▸ **DATA FOR ANALYSIS**
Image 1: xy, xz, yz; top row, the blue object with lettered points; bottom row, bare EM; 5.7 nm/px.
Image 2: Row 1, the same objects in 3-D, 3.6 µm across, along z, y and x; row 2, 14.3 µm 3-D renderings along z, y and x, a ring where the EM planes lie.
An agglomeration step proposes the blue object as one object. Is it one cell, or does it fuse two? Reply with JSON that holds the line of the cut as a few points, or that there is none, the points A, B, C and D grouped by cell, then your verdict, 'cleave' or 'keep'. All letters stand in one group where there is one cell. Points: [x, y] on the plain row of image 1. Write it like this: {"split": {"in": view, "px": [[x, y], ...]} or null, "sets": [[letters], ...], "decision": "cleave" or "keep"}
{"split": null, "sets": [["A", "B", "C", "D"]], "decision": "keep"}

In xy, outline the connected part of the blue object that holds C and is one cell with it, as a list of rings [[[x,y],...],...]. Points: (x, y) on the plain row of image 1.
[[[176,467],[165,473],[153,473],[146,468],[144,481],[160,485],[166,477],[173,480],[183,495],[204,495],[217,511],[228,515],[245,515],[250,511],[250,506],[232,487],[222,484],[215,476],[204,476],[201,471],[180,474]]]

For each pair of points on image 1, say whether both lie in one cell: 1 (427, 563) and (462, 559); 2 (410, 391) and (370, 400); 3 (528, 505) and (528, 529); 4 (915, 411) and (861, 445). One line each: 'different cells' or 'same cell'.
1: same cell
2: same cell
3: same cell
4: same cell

▸ **ASSIGNMENT**
Recopy the whole listing exactly.

▸ **EXPECTED ANSWER**
Image 1: xy, xz, yz; top row, the blue object with lettered points; bottom row, bare EM; 5.7 nm/px.
Image 2: Row 1, the same objects in 3-D, 3.6 µm across, along z, y and x; row 2, 14.3 µm 3-D renderings along z, y and x, a ring where the EM planes lie.
An agglomeration step proposes the blue object as one object. Is it one cell, or does it fuse two? Reply with JSON that holds the line of the cut as a few points, or that there is none, the points A, B, C and D grouped by cell, then your verdict, 'cleave' or 'keep'. All letters stand in one group where there is one cell. Points: [x, y] on the plain row of image 1. Write it like this: {"split": {"in": view, "px": [[x, y], ...]} or null, "sets": [[letters], ...], "decision": "cleave" or "keep"}
{"split": null, "sets": [["A", "B", "C", "D"]], "decision": "keep"}

In xy, outline the connected part of the blue object that holds C and is one cell with it, as a list of rings [[[x,y],...],...]. Points: (x, y) on the plain row of image 1.
[[[176,467],[165,473],[153,473],[146,468],[144,481],[160,485],[166,477],[173,480],[183,495],[204,495],[217,511],[228,515],[245,515],[250,511],[250,506],[232,487],[222,484],[215,476],[204,476],[201,471],[180,474]]]

For each pair of points on image 1, say whether both lie in one cell: 1 (427, 563) and (462, 559); 2 (410, 391) and (370, 400); 3 (528, 505) and (528, 529); 4 (915, 411) and (861, 445). One line each: 'different cells' or 'same cell'.
1: same cell
2: same cell
3: same cell
4: same cell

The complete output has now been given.